La théorie : traumatismes et rupture des contenants
Nathan va adjoindre aux théories de Devereux des apports autres, et tout particulièrement à sa première période ceux d’Anzieu (1985) avec la notion de Moi-peau . Il va extrapoler la notion de Moi-peau dans sa fonction contenante (contenant psychique) à celle de contenant culturel et d’enveloppe culturelle, ce qui va lui permettre de penser en termes de contenants, de cadres et pas seulement de contenus. Rapidement va apparaître dans ses travaux la conceptualisation de la migration et du trauma secondaire à cet événement de vie. La notion de traumatisme migratoire et de ses conséquences psychiques pour la première et la deuxième génération, voire celles qui suivront tient une place centrale dans sa théorisation. Pour Nathan, toute migration est traumatique parce qu’elle rompt l’homologie entre le cadre culturel externe et le cadre culturel interne intériorisé (1986).

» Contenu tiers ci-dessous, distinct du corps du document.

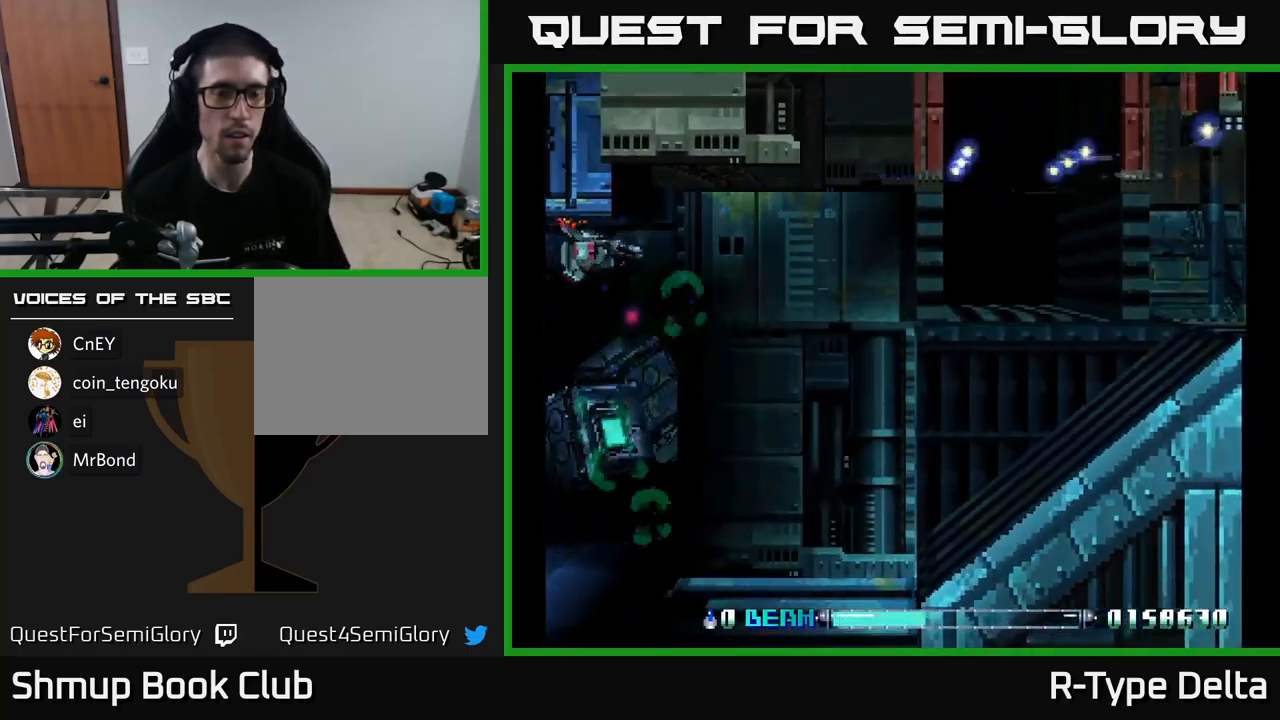
{"buttons": ["X", "DPAD_RIGHT"], "right_stick": "center", "events": [[133, "DPAD_DOWN", "up"]]}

Une autre de ses particularités est un rapport à l’universel beaucoup plus ambigu que Devereux. L’universel n’est pas inféré ou de manière secondaire et la différence est érigée en objet d’étude en soi. Pour défendre cela, il s’appuie sur une théorie de la culture comme système clos, d’où la nécessité de reconstituer une clôture pour se restructurer psychiquement : « Il ne suffit pas d’appartenir à une espèce biologique, il faut en plus être membre d’un groupe culturel qui, tout comme les espèces biologiques, possède un mode spécifique de clôture (…) la langue n’est un système d’échange généralisé (…) que pour autant qu’il est limité au groupe clos qui le pratique » (Nathan, 1990, p. 16). Cette théorie de la clôture va à contre-courant des théories anthropologiques actuelles sur la notion d’ethnie et d’identité qui montrent que tous les groupes sont ouverts. Ainsi, Lévi-Strauss (op. cit.) démontre que l’identité culturelle est plus un processus qu’un contenu, plus une dynamique qu’une entité. De même pour Amselle (1990), l’ethnie est un découpage artificiel qui ne rend pas compte des métissages, des échanges, des passages d’une communauté à une autre, l’ethnie est donc une construction poreuse, mouvante et essentiellement politique. En opposition avec ces données anthropologiques, la position de Nathan aboutit à la notion de communauté et à celle de dispositif spécifique.